[Opening Exercise text section]

MH370 crashed in the Pacific.

Look at the globe some day from that angle and compare it to the Mediterranean.

contingencies 2 hours ago | parent [-]

Err, no. The consensus and available evidence including washed up components seems to be that it crashed in the Indian Ocean, that's the (also vast) space between ~Australia and ~Africa, bounded in the north by Indonesia, the Indian subcontinent, and Arabia. It crashed somewhere in the eastern portion, not far from Indonesia and Australia. Currents then took parts as far as the Maldives/Sri Lanka, IIRC. The Pacific is the other (eastern) side of Australia, which stretches from the Aussie-Kiwi approach to the South Pole to Alaska, and Vladivostok to Tierra del Fuego.

kergonath an hour ago | parent | next [-]

> Currents then took parts as far as the Maldives/Sri Lanka, IIRC

Some bits ended up on a beach of the Réunion island, closer to Madagascar than Sri Lanka. I am not disagreeing, it’s just that the whole story is fascinating. It’s easy to think "well, it just crashed into the sea so of course some bits would show up on a beach" until you look at the Indian Ocean with a proper projection and figure the scale.

contingencies an hour ago | parent [-]

Floating is a powerful physical configuration! You get currents plus windspeed. If you're in to this sort of thing, I can recommend The Seacraft of Prehistory, We: The Navigators, and Archaeology of the Boat approximately in that order.

stavros 2 hours ago | parent | prev [-]

Are you making the same point as the person you said "err, no" to, or are you correcting the inconsequential details while not addressing their main point?

loeg 24 minutes ago | parent [-]

No. literalAardvark's main statement, "[It] crashed in the Pacific," was incorrect. contingencies's comment corrected that.

[Closing Exercise text section]
[Opening Dataset extract section]

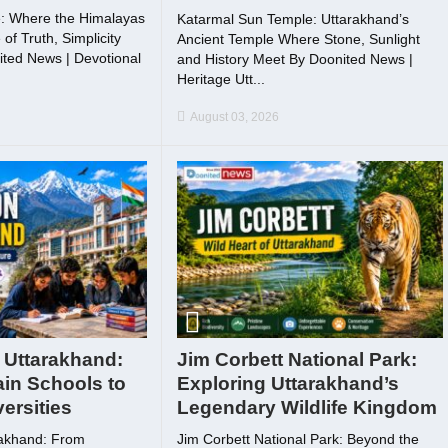
: Where the Himalayas
Katarmal Sun Temple: Uttarakhand’s
f Truth, Simplicity
Ancient Temple Where Stone, Sunlight
ted News | Devotional
and History Meet By Doonited News |
Heritage Utt...
August 03, 2026
 Uttarakhand:
Jim Corbett National Park:
in Schools to
Exploring Uttarakhand’s
ersities
Legendary Wildlife Kingdom
rakhand: From
Jim Corbett National Park: Beyond the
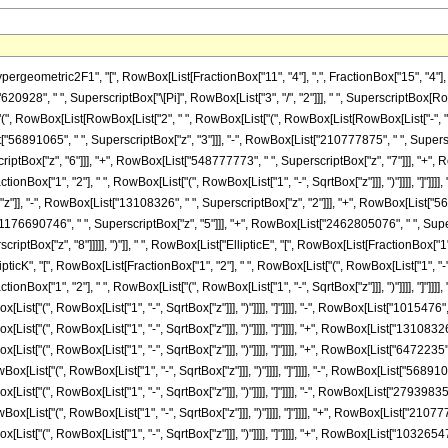
metric2F1", "[", RowBox[List[FractionBox["11", "4"], ",", FractionBox["15", "4"], ",", Row
8", " ", SuperscriptBox["\[Pi]", RowBox[List["3", "/", "2"]]], " ", SuperscriptBox[RowBox[
, RowBox[List[RowBox[List["2", " ", RowBox[List["(", RowBox[List[RowBox[List["-", "1
t["56891065", " ", SuperscriptBox["z", "3"]]], "-", RowBox[List["210777875", " ", Supersc
tBox["z", "6"]]], "+", RowBox[List["548777773", " ", SuperscriptBox["z", "7"]]], "+", RowB
ionBox["1", "2"], " ", RowBox[List["(", RowBox[List["1", "-", SqrtBox["z"]]], ")"]]]], "]"]
z"]], "-", RowBox[List["13108326", " ", SuperscriptBox["z", "2"]]], "+", RowBox[List["56
"1176690746", " ", SuperscriptBox["z", "5"]]], "+", RowBox[List["2462805076", " ", Supe
iptBox["z", "8"]]]]], ")"]], " ", RowBox[List["EllipticE", "[", RowBox[List[FractionBox["1", "2
K", "[", RowBox[List[FractionBox["1", "2"], " ", RowBox[List["(", RowBox[List["1", "-", Sqrt
onBox["1", "2"], " ", RowBox[List["(", RowBox[List["1", "-", SqrtBox["z"]]], ")"]]]], "]"]]]],
ist["(", RowBox[List["1", "-", SqrtBox["z"]]], ")"]]]], "]"]]]], "-", RowBox[List["1015476", 
ist["(", RowBox[List["1", "-", SqrtBox["z"]]], ")"]]]], "]"]]]], "+", RowBox[List["13108326"
ist["(", RowBox[List["1", "-", SqrtBox["z"]]], ")"]]]], "]"]]]], "+", RowBox[List["6472235",
ox[List["(", RowBox[List["1", "-", SqrtBox["z"]]], ")"]]]], "]"]]]], "-", RowBox[List["5689106
ist["(", RowBox[List["1", "-", SqrtBox["z"]]], ")"]]]], "]"]]]], "-", RowBox[List["27939835"
ox[List["(", RowBox[List["1", "-", SqrtBox["z"]]], ")"]]]], "]"]]]], "+", RowBox[List["210777
List["(", RowBox[List["1", "-", SqrtBox["z"]]], ")"]]]], "]"]]]], "+", RowBox[List["10326547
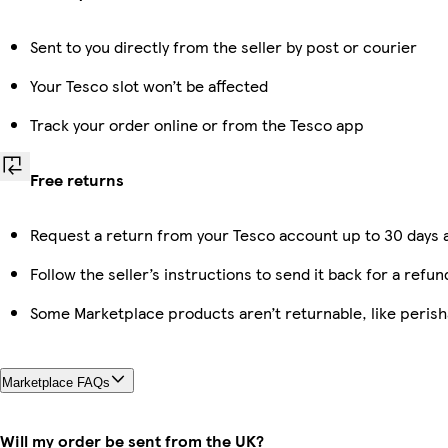
Sent to you directly from the seller by post or courier
Your Tesco slot won’t be affected
Track your order online or from the Tesco app
Free returns
Request a return from your Tesco account up to 30 days a
Follow the seller’s instructions to send it back for a refun
Some Marketplace products aren’t returnable, like peris
Marketplace FAQs
Will my order be sent from the UK?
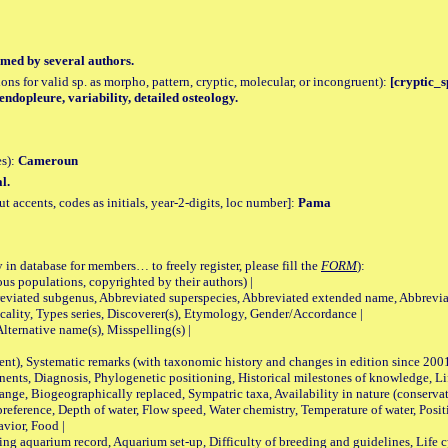
med by several authors.
tions for valid sp. as morpho, pattern, cryptic, molecular, or incongruent):
[cryptic_sp
endopleure, variability, detailed osteology.
es):
Cameroun
l.
accents, codes as initials, year-2-digits, loc number]:
Pama
 in database for members… to freely register, please fill the
FORM
):
opulations, copyrighted by their authors) |
viated subgenus, Abbreviated superspecies, Abbreviated extended name, Abbrevia
lity, Types series, Discoverer(s), Etymology, Gender/Accordance |
ternative name(s), Misspelling(s) |
nt), Systematic remarks (with taxonomic history and changes in edition since 20
ts, Diagnosis, Phylogenetic positioning, Historical milestones of knowledge, Life 
iogeographically replaced, Sympatric taxa, Availability in nature (conservatio
eference, Depth of water, Flow speed, Water chemistry, Temperature of water, Positi
avior, Food |
quarium record, Aquarium set-up, Difficulty of breeding and guidelines, Life cyc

[Closing Dataset extract section]

* [What you have to do]: Copy the MH370 thread starting at "Look at the globe" and ending at "Tierra del Fuego.", and swap "Vladivostok" for "Kamchatka" wherever it occurs in that span. The entries are separate material and have no connection to the MH370 thread.

* [Written answer]:
Look at the globe some day from that angle and compare it to the Mediterranean.

contingencies 2 hours ago | parent [-]

Err, no. The consensus and available evidence including washed up components seems to be that it crashed in the Indian Ocean, that's the (also vast) space between ~Australia and ~Africa, bounded in the north by Indonesia, the Indian subcontinent, and Arabia. It crashed somewhere in the eastern portion, not far from Indonesia and Australia. Currents then took parts as far as the Maldives/Sri Lanka, IIRC. The Pacific is the other (eastern) side of Australia, which stretches from the Aussie-Kiwi approach to the South Pole to Alaska, and Kamchatka to Tierra del Fuego.